COVID-19 mRNA Vaccines Lessons Learned Fact Check!

Let’s take a look at the recent “peer-reviewed” study on the lessons learned about COVID-19 mRNA vaccines, and find out what the facts really are!

 

COVID-19 mRNA Vaccines: Lessons Learned??

Some people are excitedly sharing a “peer-reviewed” study on the lessons learned about COVID-19 mRNA vaccines, while calling for the mRNA COVID-19 vaccines to be removed.

Mary Talley Bowden MD : Peer-reviewed article published in @CureusInc : COVID shots must be pulled off the market. If you are a physician or politician, now is the time to be on the right side of history.

Recommended : Are Residual DNA In mRNA Vaccines Dangerous?!

 

COVID-19 mRNA Vaccines Lessons Learned : My Fact Check

Let’s go through the “peer-reviewed” study on the lessons learned about COVID-19 mRNA vaccines, and see what the facts really are!

Fact #1 : Cureus Relies On Post-Publication Peer Review

Let me start by pointing out that the journal Cureus relies on “post-publication peer review”.  Even though this paper was marked as “peer-reviewed”, it was an “unusually fast” peer review.

Cureus uses “an unusually fast” peer-review process of just “a few days”, and relies heavily on “post-publication peer review”, as its Editor in Chief John R. Adler explained to Retraction Watch in 2015:

Yes, Cureus has an unusually fast review process, which is an important part of the journal’s philosophy. We believe that post publication peer review, a focus of our journal through commenting and our unique SIQ process, is potentially a more powerful way to discern truth.

In other words – the pre-publication peer review appears to be superficial, and Cureus relies on the scientific community to peer-review the papers after publication.

Fact #2 : It Regurgitates Long-Debunked Claims

The paper in question is called “COVID-19 mRNA Vaccines: Lessons Learned from the Registrational Trials and Global Vaccination Campaign” by Mead et. al. which includes anti-vaccine activists like Jessica Rose, Steve Kirsch, and Peter McCullough.

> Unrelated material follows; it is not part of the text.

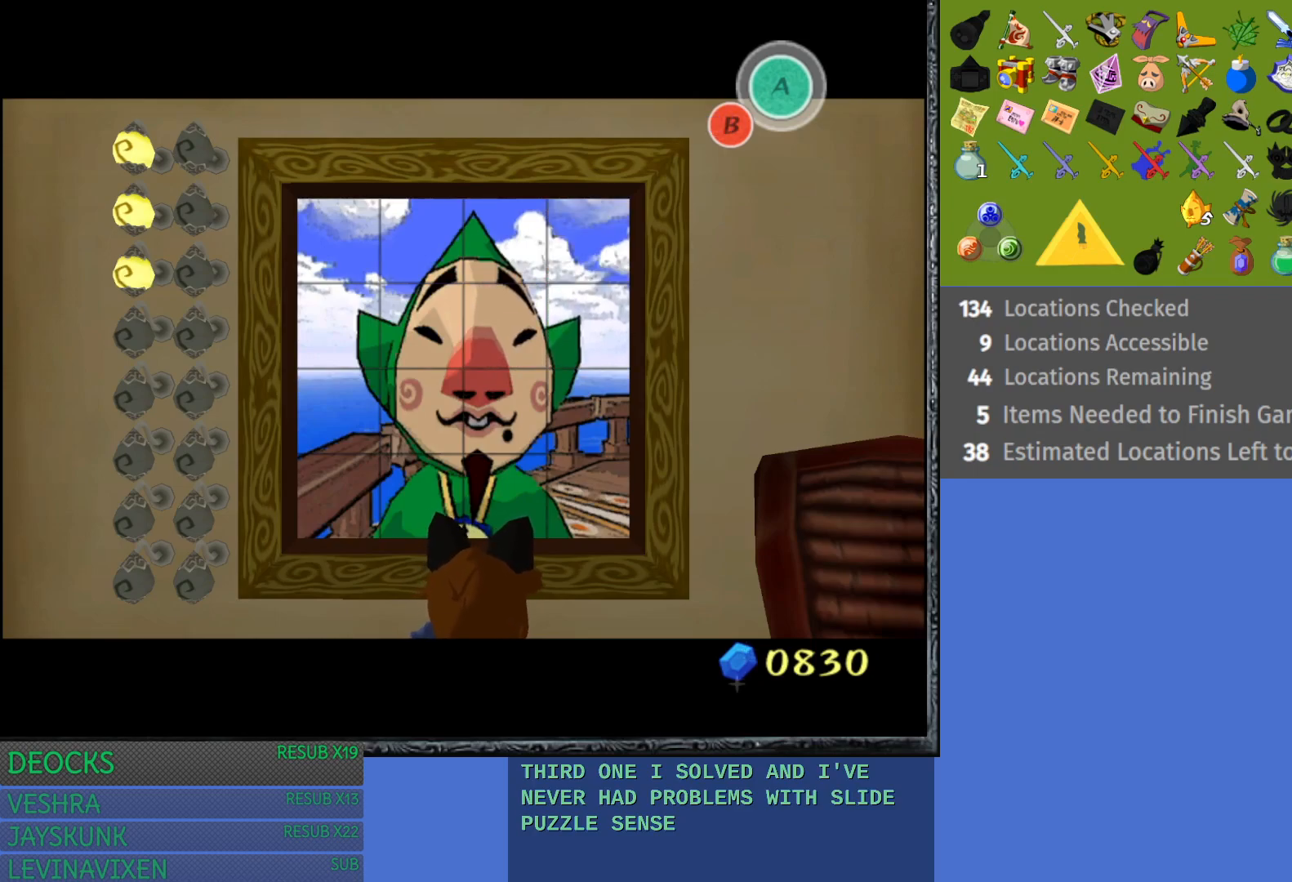
{"buttons": [], "left_stick": "center", "right_stick": "center", "events": [[433, "left_stick", "center"]]}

While it is being heralded as something new, the paper appears to be nothing more than a regurgitation of long-debunked claims about mRNA COVID-19 vaccines. Let’s just take a look at a few:

COVID-19 Vaccine Clinical Trials Were Too Short?!

The paper claimed that no vaccine was permitted for market release without a testing period of at least four years, using the mumps vaccine by Merck as example. That’s not true.

The Mumpsvax (Jeryl Lynn strain) vaccine was developed and approved in a record four years, but its testing did not last four years. The mumps vaccine clinical trial in 1966 (abstract) only lasted 6 months.

This paper gives the results of a large field trial of the vaccine conducted among schoolchildren in North Carolina.

Vaccination was carried out in November 1966, every tenth child receiving a placebo preparation. Serum specimens were obtained at the time of vaccination and 4 weeks later from 556 children representing a cross-section of the total group of participants.

During the 180 days of post-vaccination surveillance, 56 cases of mumps were reported among the study population and 69 cases among non-participants.

There is no requirement by health authorities that testing or assessing any vaccine should last 10 years. The typical vaccine development time of 10-15 years is not a reflection of how much time a clinical trial needs to run, but rather the time it “generally” takes to create a vaccine, gather resources, get approvals, run clinical trials, process the data, file for approval, etc.

COVID-19 vaccines were so quickly developed because scientists all over the world collaborated on the effort, while governments funded their development, and fast-tracked their clinical trials and manufacturing preparations.

The speedy development of COVID-19 vaccines was also enabled by new vaccine platforms using mRNA or DNA technologies, in which genetic information from the new virus only needed to be “plugged in” to produce a new vaccine.

More importantly – the paper provided no evidence that the accelerated development of COVID-19 vaccines has actually resulted in unsafe vaccines.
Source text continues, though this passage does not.